++++ INPUT

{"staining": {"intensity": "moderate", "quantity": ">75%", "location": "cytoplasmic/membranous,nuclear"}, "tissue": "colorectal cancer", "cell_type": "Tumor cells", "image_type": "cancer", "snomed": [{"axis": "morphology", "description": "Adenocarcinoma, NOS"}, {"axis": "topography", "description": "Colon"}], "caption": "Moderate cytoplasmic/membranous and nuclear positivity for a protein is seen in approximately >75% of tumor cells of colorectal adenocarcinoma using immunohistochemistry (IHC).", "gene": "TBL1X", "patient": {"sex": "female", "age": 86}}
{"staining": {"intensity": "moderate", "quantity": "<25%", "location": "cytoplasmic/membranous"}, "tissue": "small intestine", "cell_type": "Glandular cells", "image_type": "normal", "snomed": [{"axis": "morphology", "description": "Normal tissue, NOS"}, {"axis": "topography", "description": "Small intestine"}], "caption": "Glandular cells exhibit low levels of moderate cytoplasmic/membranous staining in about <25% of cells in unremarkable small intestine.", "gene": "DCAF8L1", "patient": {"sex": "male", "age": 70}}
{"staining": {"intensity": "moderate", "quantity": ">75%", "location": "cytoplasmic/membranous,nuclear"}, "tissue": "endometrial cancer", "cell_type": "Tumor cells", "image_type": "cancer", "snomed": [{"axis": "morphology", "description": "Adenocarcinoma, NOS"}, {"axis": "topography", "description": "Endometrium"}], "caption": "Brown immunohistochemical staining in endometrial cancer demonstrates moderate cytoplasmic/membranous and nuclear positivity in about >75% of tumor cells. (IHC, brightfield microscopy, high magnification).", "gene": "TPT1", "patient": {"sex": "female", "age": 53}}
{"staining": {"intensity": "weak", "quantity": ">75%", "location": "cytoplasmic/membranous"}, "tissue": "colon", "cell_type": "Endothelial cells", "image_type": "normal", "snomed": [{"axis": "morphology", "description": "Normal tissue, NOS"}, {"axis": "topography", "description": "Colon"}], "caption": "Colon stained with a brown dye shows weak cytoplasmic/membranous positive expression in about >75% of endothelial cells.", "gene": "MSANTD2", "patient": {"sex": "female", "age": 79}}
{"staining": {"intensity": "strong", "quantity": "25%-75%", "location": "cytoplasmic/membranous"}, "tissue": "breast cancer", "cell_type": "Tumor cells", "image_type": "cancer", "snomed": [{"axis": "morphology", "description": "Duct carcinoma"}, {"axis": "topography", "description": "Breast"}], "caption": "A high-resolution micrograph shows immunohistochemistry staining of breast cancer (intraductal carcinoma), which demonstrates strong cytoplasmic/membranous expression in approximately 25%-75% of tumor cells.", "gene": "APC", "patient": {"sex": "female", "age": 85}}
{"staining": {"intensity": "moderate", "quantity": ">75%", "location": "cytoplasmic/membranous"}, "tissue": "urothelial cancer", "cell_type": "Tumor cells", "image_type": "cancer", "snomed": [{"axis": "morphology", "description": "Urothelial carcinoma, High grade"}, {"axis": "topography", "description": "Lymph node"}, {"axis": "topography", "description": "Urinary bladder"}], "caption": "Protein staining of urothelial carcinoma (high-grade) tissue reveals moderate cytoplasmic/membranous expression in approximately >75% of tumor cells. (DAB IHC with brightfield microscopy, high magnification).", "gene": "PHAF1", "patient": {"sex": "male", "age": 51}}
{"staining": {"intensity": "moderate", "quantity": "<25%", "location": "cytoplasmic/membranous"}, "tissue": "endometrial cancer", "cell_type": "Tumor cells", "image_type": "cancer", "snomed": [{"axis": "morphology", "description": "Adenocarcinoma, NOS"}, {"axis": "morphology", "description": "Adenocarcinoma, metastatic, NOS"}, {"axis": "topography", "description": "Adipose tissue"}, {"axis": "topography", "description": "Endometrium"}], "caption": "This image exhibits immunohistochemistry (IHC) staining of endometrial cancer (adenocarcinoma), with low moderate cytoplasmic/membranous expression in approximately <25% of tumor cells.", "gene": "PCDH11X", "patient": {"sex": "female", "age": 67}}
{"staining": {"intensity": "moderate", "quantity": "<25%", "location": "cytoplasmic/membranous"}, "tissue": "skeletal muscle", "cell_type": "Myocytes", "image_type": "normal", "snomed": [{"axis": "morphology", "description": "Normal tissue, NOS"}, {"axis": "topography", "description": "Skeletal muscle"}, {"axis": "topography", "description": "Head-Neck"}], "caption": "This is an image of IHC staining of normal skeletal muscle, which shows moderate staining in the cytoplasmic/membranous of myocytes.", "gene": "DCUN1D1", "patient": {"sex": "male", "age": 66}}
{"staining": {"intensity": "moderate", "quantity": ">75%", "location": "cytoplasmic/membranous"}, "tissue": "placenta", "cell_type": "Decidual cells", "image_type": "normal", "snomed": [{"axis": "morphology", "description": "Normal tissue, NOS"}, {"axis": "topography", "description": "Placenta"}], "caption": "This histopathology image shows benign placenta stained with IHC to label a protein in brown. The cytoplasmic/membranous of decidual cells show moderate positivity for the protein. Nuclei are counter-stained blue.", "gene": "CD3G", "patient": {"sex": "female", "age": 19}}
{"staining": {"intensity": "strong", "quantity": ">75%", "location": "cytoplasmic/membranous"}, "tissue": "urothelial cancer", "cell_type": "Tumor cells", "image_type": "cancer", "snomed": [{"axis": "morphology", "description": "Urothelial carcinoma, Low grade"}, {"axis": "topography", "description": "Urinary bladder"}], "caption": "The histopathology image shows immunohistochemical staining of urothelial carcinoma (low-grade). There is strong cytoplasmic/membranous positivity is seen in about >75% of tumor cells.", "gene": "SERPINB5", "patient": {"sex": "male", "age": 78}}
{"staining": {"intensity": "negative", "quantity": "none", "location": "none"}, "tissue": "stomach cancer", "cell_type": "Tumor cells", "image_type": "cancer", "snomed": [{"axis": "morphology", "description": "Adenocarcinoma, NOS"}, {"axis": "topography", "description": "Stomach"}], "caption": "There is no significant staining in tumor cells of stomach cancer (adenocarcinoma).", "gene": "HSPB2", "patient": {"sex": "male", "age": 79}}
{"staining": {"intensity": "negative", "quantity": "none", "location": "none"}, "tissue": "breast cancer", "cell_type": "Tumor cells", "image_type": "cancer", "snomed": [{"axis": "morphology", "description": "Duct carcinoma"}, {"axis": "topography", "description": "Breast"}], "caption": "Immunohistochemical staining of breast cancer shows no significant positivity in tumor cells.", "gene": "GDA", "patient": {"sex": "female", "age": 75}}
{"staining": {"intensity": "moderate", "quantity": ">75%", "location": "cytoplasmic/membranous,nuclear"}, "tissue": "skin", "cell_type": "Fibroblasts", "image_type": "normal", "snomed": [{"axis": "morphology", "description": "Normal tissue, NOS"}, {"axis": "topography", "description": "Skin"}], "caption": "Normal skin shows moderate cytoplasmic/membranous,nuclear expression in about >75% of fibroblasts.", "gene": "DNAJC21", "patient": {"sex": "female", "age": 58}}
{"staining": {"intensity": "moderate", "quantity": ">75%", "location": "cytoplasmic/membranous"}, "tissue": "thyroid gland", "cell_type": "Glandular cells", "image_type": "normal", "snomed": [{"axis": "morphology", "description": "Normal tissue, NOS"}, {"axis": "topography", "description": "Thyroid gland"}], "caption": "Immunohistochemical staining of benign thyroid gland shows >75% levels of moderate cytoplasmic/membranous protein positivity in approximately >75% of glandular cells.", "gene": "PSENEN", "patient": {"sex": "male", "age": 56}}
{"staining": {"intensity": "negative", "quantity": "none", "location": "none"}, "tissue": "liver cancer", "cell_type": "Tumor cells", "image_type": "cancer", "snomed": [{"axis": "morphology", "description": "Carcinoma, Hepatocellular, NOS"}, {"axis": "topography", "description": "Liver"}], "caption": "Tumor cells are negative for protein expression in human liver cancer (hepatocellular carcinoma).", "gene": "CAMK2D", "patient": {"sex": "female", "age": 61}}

++++++++

### WHAT TO PRODUCE
After locating the line with "urothelial carcinoma (high-grade)" above, return that line and every later line through the one with "is an image", word for word and with nothing else.

### TASK RESULT
{"staining": {"intensity": "moderate", "quantity": ">75%", "location": "cytoplasmic/membranous"}, "tissue": "urothelial cancer", "cell_type": "Tumor cells", "image_type": "cancer", "snomed": [{"axis": "morphology", "description": "Urothelial carcinoma, High grade"}, {"axis": "topography", "description": "Lymph node"}, {"axis": "topography", "description": "Urinary bladder"}], "caption": "Protein staining of urothelial carcinoma (high-grade) tissue reveals moderate cytoplasmic/membranous expression in approximately >75% of tumor cells. (DAB IHC with brightfield microscopy, high magnification).", "gene": "PHAF1", "patient": {"sex": "male", "age": 51}}
{"staining": {"intensity": "moderate", "quantity": "<25%", "location": "cytoplasmic/membranous"}, "tissue": "endometrial cancer", "cell_type": "Tumor cells", "image_type": "cancer", "snomed": [{"axis": "morphology", "description": "Adenocarcinoma, NOS"}, {"axis": "morphology", "description": "Adenocarcinoma, metastatic, NOS"}, {"axis": "topography", "description": "Adipose tissue"}, {"axis": "topography", "description": "Endometrium"}], "caption": "This image exhibits immunohistochemistry (IHC) staining of endometrial cancer (adenocarcinoma), with low moderate cytoplasmic/membranous expression in approximately <25% of tumor cells.", "gene": "PCDH11X", "patient": {"sex": "female", "age": 67}}
{"staining": {"intensity": "moderate", "quantity": "<25%", "location": "cytoplasmic/membranous"}, "tissue": "skeletal muscle", "cell_type": "Myocytes", "image_type": "normal", "snomed": [{"axis": "morphology", "description": "Normal tissue, NOS"}, {"axis": "topography", "description": "Skeletal muscle"}, {"axis": "topography", "description": "Head-Neck"}], "caption": "This is an image of IHC staining of normal skeletal muscle, which shows moderate staining in the cytoplasmic/membranous of myocytes.", "gene": "DCUN1D1", "patient": {"sex": "male", "age": 66}}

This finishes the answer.